(To do): Search the records for the string "макси", and show each line where it appears.

(Information):
+===+

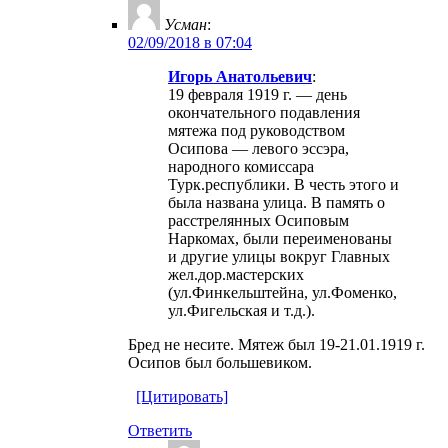
Усман
:
02/09/2018 в 07:04
Игорь Анатольевич
:
19 февраля 1919 г. — день
окончательного подавления
мятежа под руководством
Осипова — левого эссэра,
народного комиссара
Турк.республики. В честь этого и
была названа улица. В память о
расстрелянных Осиповым
Наркомах, были переименованы
и другие улицы вокруг Главных
жел.дор.мастерских
(ул.Финкельштейна, ул.Фоменко,
ул.Фигельская и т.д.).
Бред не несите. Мятеж был 19-21.01.1919 г.
Осипов был большевиком.
[Цитировать]
Ответить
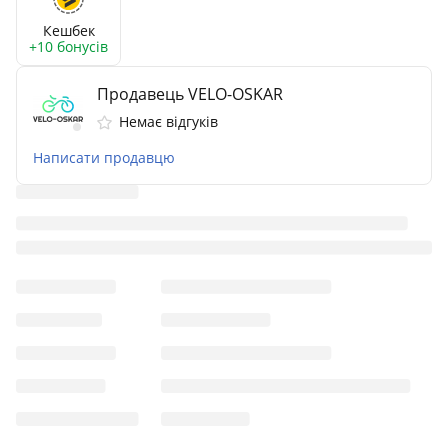
Кешбек
+10 бонусів
Продавець VELO-OSKAR
Немає відгуків
Написати продавцю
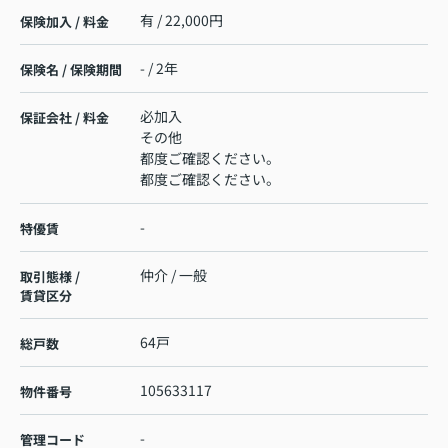
有 / 22,000円
保険加入 / 料金
- / 2年
保険名 / 保険期間
必加入
保証会社 / 料金
その他
都度ご確認ください。
都度ご確認ください。
-
特優賃
仲介 / 一般
取引態様 /
賃貸区分
64戸
総戸数
105633117
物件番号
-
管理コード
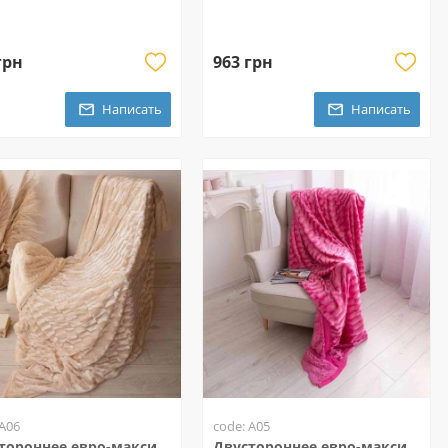
грн
963 грн
Написать
Написать
 A06
code: A05
тороннее евро-макси
Двустороннее евро-макси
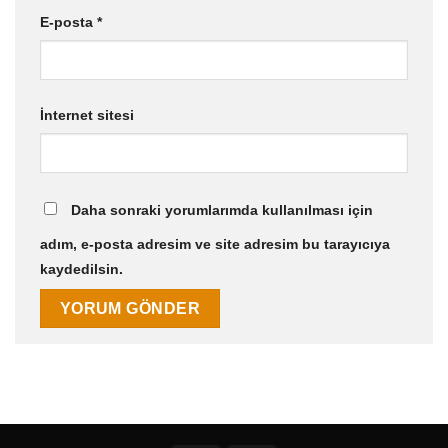
E-posta
*
İnternet sitesi
Daha sonraki yorumlarımda kullanılması için
adım, e-posta adresim ve site adresim bu tarayıcıya
kaydedilsin.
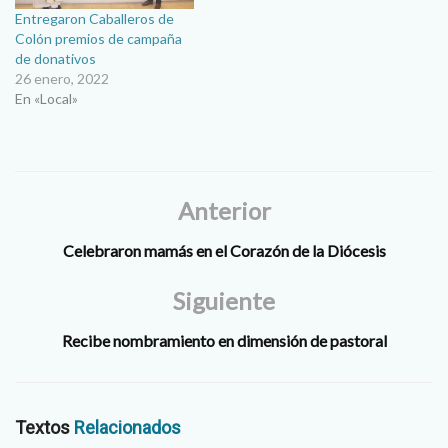
Entregaron Caballeros de
Colón premios de campaña
de donativos
26 enero, 2022
En «Local»
Anterior
Celebraron mamás en el Corazón de la Diócesis
Siguiente
Recibe nombramiento en dimensión de pastoral
Textos
Relacionados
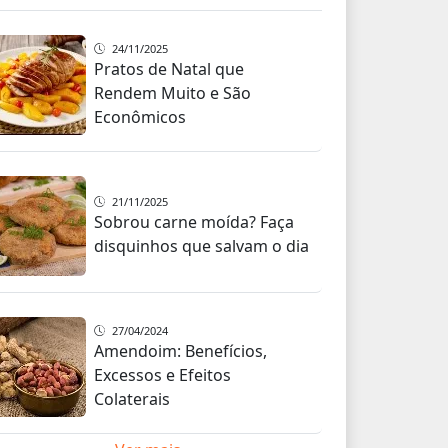
24/11/2025
Pratos de Natal que
Rendem Muito e São
Econômicos
21/11/2025
Sobrou carne moída? Faça
disquinhos que salvam o dia
27/04/2024
Amendoim: Benefícios,
Excessos e Efeitos
Colaterais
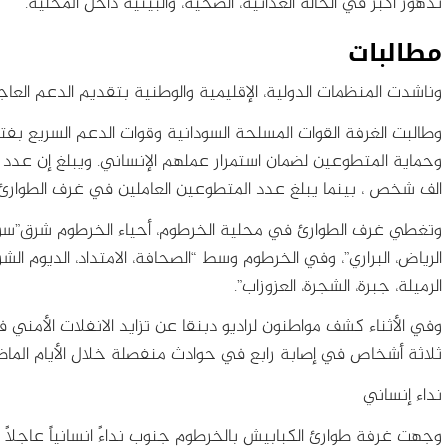
تدهور أكبر في الحالة الغذائية، الصحية، والبيئية داخل المحلية.
مطالبات
وناشدت المنظمات الدولية، الإقليمية والوطنية بتقديم الدعم العاجل
وطالبت الغرفة القوات المسلحة السودانية وقوات الدعم السريع بفت
الف شخص ، بينما يبلغ عدد المتطوعين العاملين في غرف الطوارئ في المحل
وتغطي غرف الطوارئ في محلية الخرطوم، أحياء الخرطوم شرق”سوبا 
الرياض، البراري”، وفي الخرطوم وسط “الصحافة، الامتداد، الديوم ال
الرميلة، جبرة، الشجرة، العزوزاب”.
وفي الأثناء كشف مواطنون لراديو دبنقا عن تزايد الانفلات الأمني 
ثلاثة أشخاص في إصابة رابع في حوادث منفصلة خلال الأيام الماض
نداء إنساني
وجهت غرفة طوارئ الكبابيش بالخرطوم جنوب نداءً انسانياً عاجلاً ل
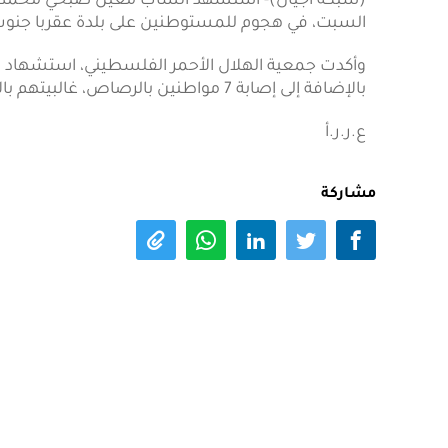
السبت، في هجوم للمستوطنين على بلدة عقربا جنوب
بالإضافة إلى إصابة 7 مواطنين بالرصاص، غالبيتهم بالأطراف السفلية، وجرى نقلهم إلى المستشفى.
ع.ر.ر.أ
مشاركة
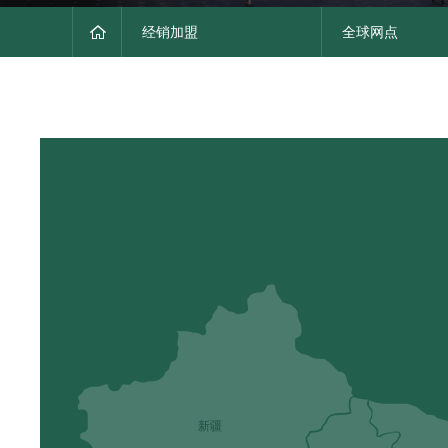
经销加盟
全球网点
新疆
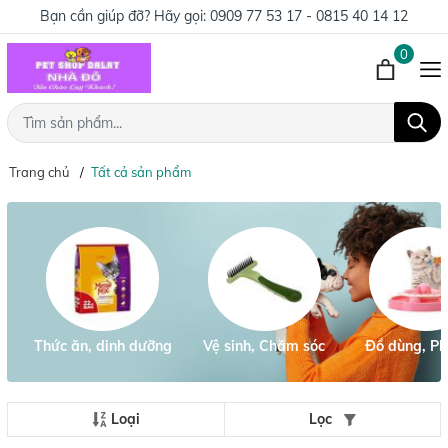
Bạn cần giúp đỡ? Hãy gọi:
0909 77 53 17 - 0815 40 14 12
0
Trang chủ
Tất cả sản phẩm
Thức ăn, dinh dưỡng
Vệ sinh, Chăm sóc
Đồ dùng, Ph
Loại
Lọc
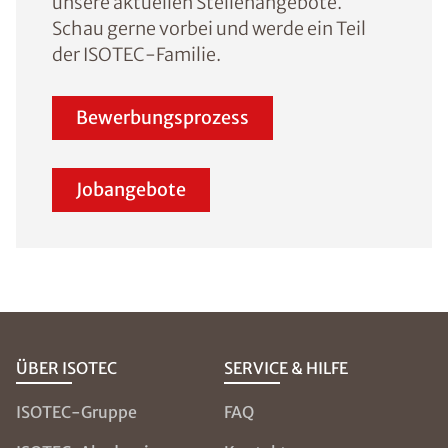
unsere aktuellen Stellenangebote.
Schau gerne vorbei und werde ein Teil
der ISOTEC-Familie.
Bewerbungsprozess
Jobangebote
ÜBER ISOTEC
SERVICE & HILFE
ISOTEC-Gruppe
FAQ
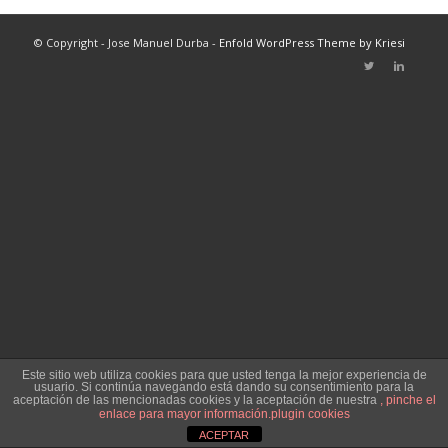
© Copyright - Jose Manuel Durba -
Enfold WordPress Theme by Kriesi
Este sitio web utiliza cookies para que usted tenga la mejor experiencia de
usuario. Si continúa navegando está dando su consentimiento para la
aceptación de las mencionadas cookies y la aceptación de nuestra
, pinche el
enlace para mayor información.
plugin cookies
ACEPTAR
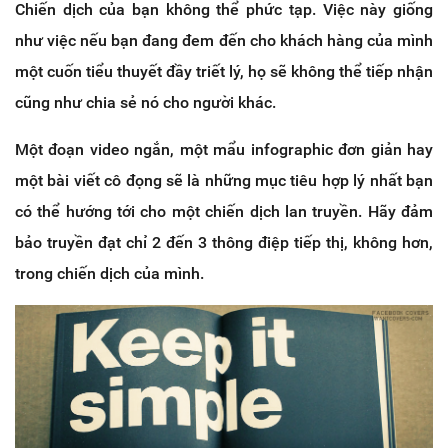
Chiến dịch của bạn không thể phức tạp. Việc này giống
như việc nếu bạn đang đem đến cho khách hàng của mình
một cuốn tiểu thuyết đầy triết lý, họ sẽ không thể tiếp nhận
cũng như chia sẻ nó cho người khác.
Một đoạn video ngắn, một mẩu infographic đơn giản hay
một bài viết cô đọng sẽ là những mục tiêu hợp lý nhất bạn
có thể hướng tới cho một chiến dịch lan truyền. Hãy đảm
bảo truyền đạt chỉ 2 đến 3 thông điệp tiếp thị, không hơn,
trong chiến dịch của mình.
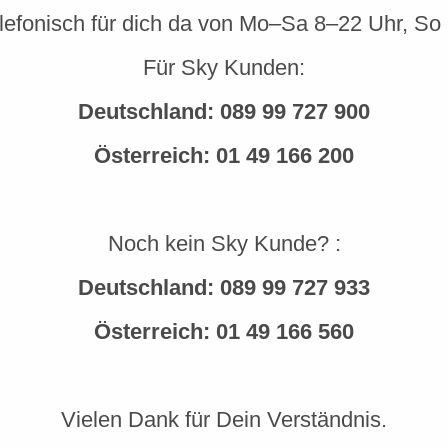
elefonisch für dich da von Mo–Sa 8–22 Uhr, So
Für Sky Kunden:
Deutschland:
089 99 727 900
Österreich:
01 49 166 200
Noch kein Sky Kunde? :
Deutschland:
089 99 727 933
Österreich:
01 49 166 560
Vielen Dank für Dein Verständnis.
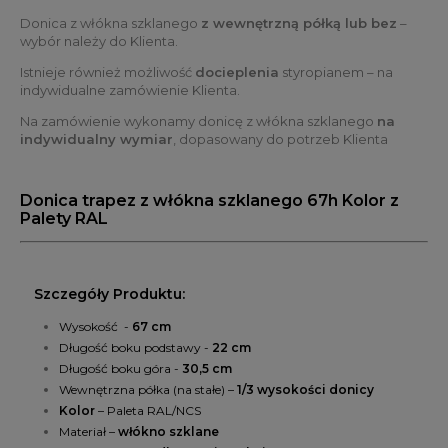
Donica z włókna szklanego
z wewnętrzną półką lub bez
–
wybór należy do Klienta.
Istnieje również możliwość
docieplenia
styropianem – na
indywidualne zamówienie Klienta.
Na zamówienie wykonamy donicę z włókna szklanego
na
indywidualny wymiar
, dopasowany do potrzeb Klienta
Donica trapez z włókna szklanego 67h Kolor z
Palety RAL
Szczegóły Produktu:
Wysokość -
67 cm
Długość boku podstawy -
22 cm
Długość boku góra -
30,5 cm
Wewnętrzna półka (na stałe) –
1/3 wysokości donicy
Kolor
– Paleta RAL/NCS
Materiał –
włókno szklane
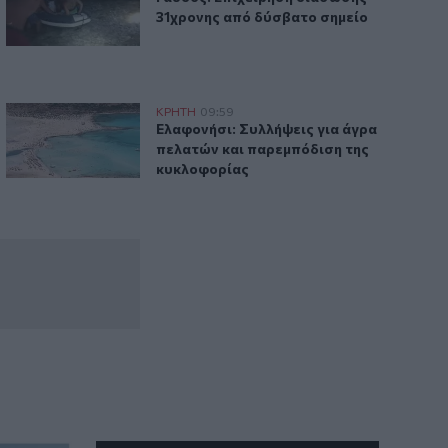
31χρονης από δύσβατο σημείο
λείου – Συνάντηση με τον Κωνσταντίνο Κεφαλογιάννη
Ελαφονήσι: Συλλήψεις για άγρα πελατών και παρεμπόδιση
ΚΡΗΤΗ
09:59
ατιωτικών του Ηρακλείου – Συνάντηση με τον Κωνσταντίνο 
Ελαφονήσι: Συλλήψεις για άγρα πελατ
Ελαφονήσι: Συλλήψεις για άγρα
πελατών και παρεμπόδιση της
κυκλοφορίας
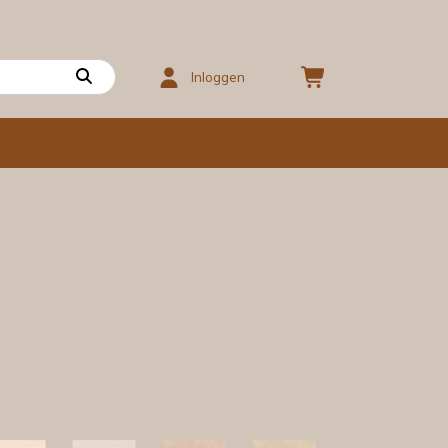
Inloggen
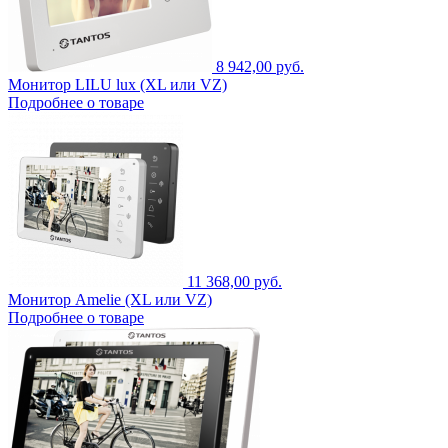
8 942,00 руб.
Монитор LILU lux (XL или VZ)
Подробнее о товаре
11 368,00 руб.
Монитор Amelie (XL или VZ)
Подробнее о товаре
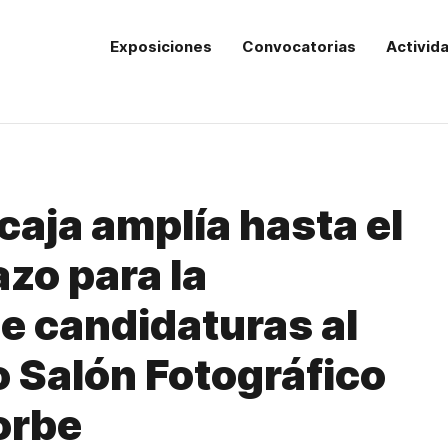
Exposiciones
Convocatorias
Activid
aja amplía hasta el
lazo para la
e candidaturas al
 Salón Fotográfico
orbe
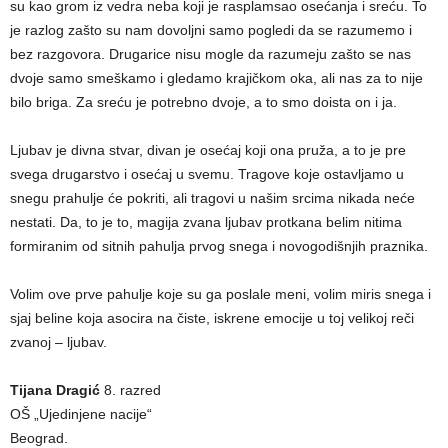
su kao grom iz vedra neba koji je rasplamsao osećanja i sreću. To
je razlog zašto su nam dovolјni samo pogledi da se razumemo i
bez razgovora. Drugarice nisu mogle da razumeju zašto se nas
dvoje samo smeškamo i gledamo krajičkom oka, ali nas za to nije
bilo briga. Za sreću je potrebno dvoje, a to smo doista on i ja.
Ljubav je divna stvar, divan je osećaj koji ona pruža, a to je pre
svega drugarstvo i osećaj u svemu. Tragove koje ostavlјamo u
snegu prahulјe će pokriti, ali tragovi u našim srcima nikada neće
nestati. Da, to je to, magija zvana lјubav protkana belim nitima
formiranim od sitnih pahulјa prvog snega i novogodišnjih praznika.
Volim ove prve pahulјe koje su ga poslale meni, volim miris snega i
sjaj beline koja asocira na čiste, iskrene emocije u toj velikoj reči
zvanoj – lјubav.
Tijana Dragić
8. razred
OŠ „Ujedinjene nacije“
Beograd.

+===+

(Finished task):
тороннее евро-макси
Двустороннее евро-макси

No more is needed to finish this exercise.